Мы вместе обращали жесты к залу. Почти синхронно, ведь мы репетировали ее исполнение. Вечность назад, но репетировали. Знали эту чертову песню и когда-то давно безумно ее любили. Даже тогда, когда она играла, кажется, из каждого приемника каждого проезжающего автомобиля, а клип не сходил с экранов ТВ.
– 'Cause I want it that way[10]…
[10] Потому что я хочу, чтобы было именно так…
Зал загудел. Не все из этого было звуками одобрения. Тут было и улюлюканье, и протяжные усталые стоны, и довольные выкрики, и хлопки, и даже совершенно залихватский свит. Свистела Айрис, на которую тут же зыркнул Ван Райан, так что та резко замерла, будто намеревалась притвориться мертвой. Впрочем, стоило ему отвести взгляд, как она подмигнула нам.
Мария кривила губы и хмурила лоб, но мне почему-то казалось, что скрыть она хотела не отрицательные эмоции.
Я вдохнула полной грудью и протянула Джен ладонь. Она ответила мне звонкой «пятюней», привстав над табуреткой. У меня вырвался невольный смешок. Мы сделали это! И это было смешно и грустно, немного глупо и… здорово!
Полноценного гвоздя программы из нас не вышло, и комитетские чины наконец-то собрались занять свои места за почетным столом. Что ж, так даже лучше!
Во всей суматохе мы даже не сразу поняли, что Дивиния продолжает стоять рядом с подиумом и смотреть на нас со своей идеальной улыбкой на лице. Кассандра, как и прежде, при ней. Защитник дивы усмехнулась куда-то в сторону. Она старалась не смотреть ни на Джен, ни на меня.
Певица сделала взмах рукой, откинув длинный рукав своего кимоно в сторону, и шагнула вперед. Когда она чуть поклонилась, мы так охренели, что рванули вперед со своих мест, чтобы попросить ее не делать этого. Но, похоже, дива только того и ждала.
Я натолкнулась на ее почти мечтательный взгляд и совершенно потеряла почву под ногами. Хоть пока лишь по ощущениям.
– Так-так… – серебристый едва слышный шепот и все такой же взгляд, который она переводила с меня на Джен. – Кажется, я нашла тех, кто меня спасет…
Я бросила непонимающий взгляд на Микел.
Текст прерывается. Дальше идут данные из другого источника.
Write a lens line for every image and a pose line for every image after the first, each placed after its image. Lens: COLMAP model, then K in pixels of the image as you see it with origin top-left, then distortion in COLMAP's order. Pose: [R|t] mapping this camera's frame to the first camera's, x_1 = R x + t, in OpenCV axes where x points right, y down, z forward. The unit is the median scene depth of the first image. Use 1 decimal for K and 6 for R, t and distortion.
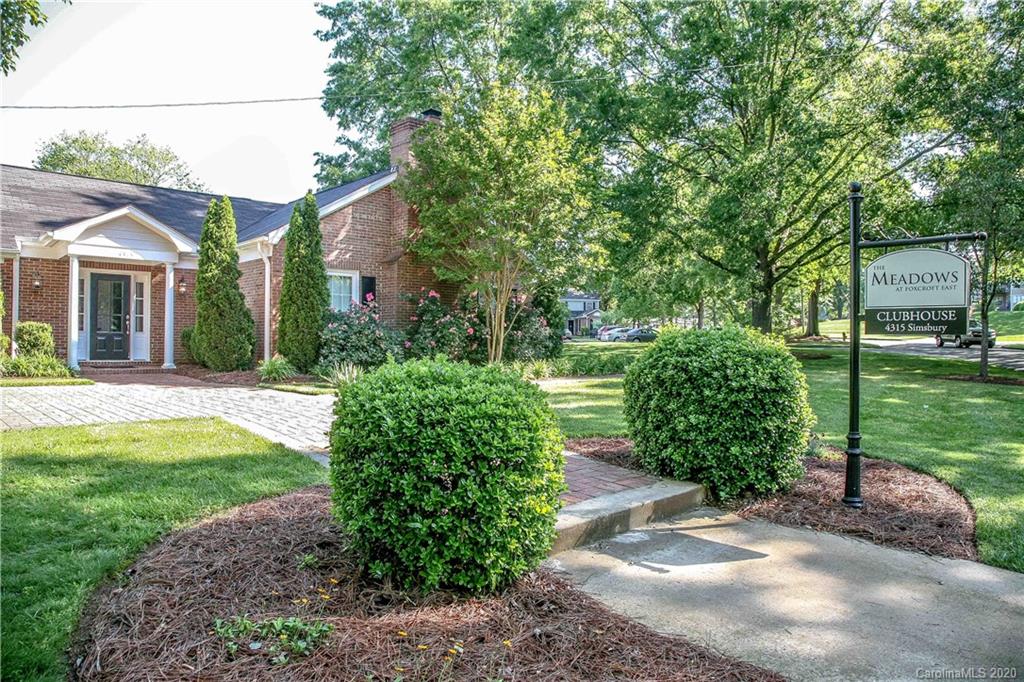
lens RADIAL K [[700.4, 0, 527.6], [0, 700.4, 342.7], [0, 0, 1]] dist [-0.122932, 0.061509]
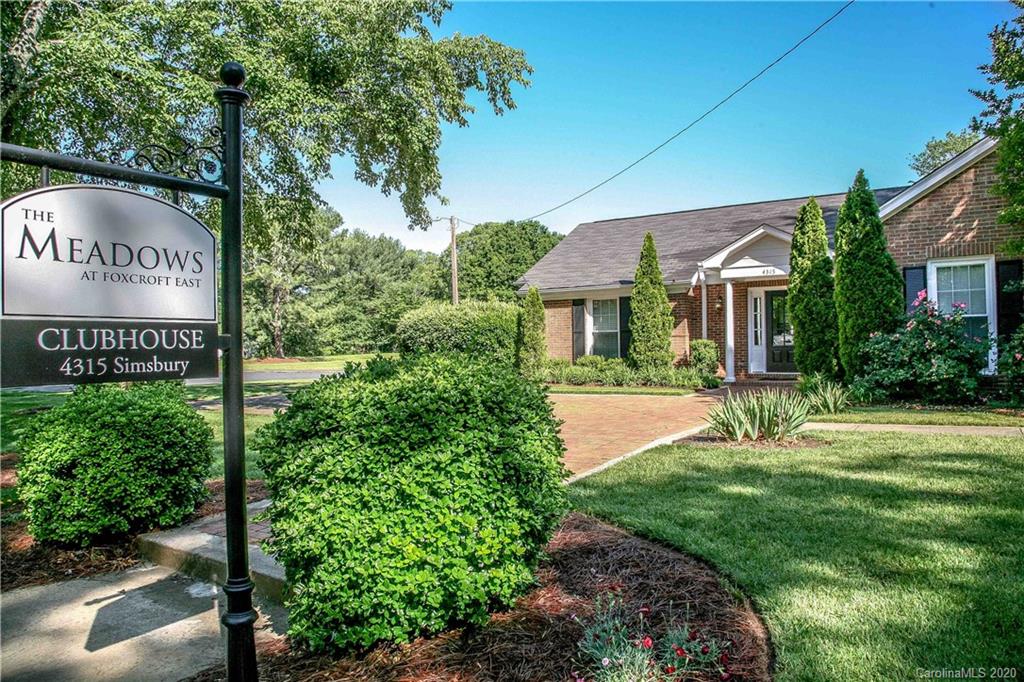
lens RADIAL K [[704.9, 0, 519.9], [0, 704.9, 346.7], [0, 0, 1]] dist [-0.129874, 0.078304]
pose [[0.179684, -0.013838, -0.983627, 0.437895], [0.015380, 0.999818, -0.011256, -0.010326], [0.983604, -0.013105, 0.179864, 0.488758]]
Впрочем, понимала она не больше моего.
– Джаспер совсем утомил не только всю команду, но и меня своим бесконечным потоком идей, – Дивиния устало поправила гребень в своей прическе. – Ищет находку для шоу, видите ли… Никто и ничто ему не нравится! «Недостаточно хороши», «Умрите, но сделайте»… Груб, заносчив, эгоистичен. Впрочем, как всегда.
Теперь на певицу я таращилась еще более квадратными глазами, чем до этого.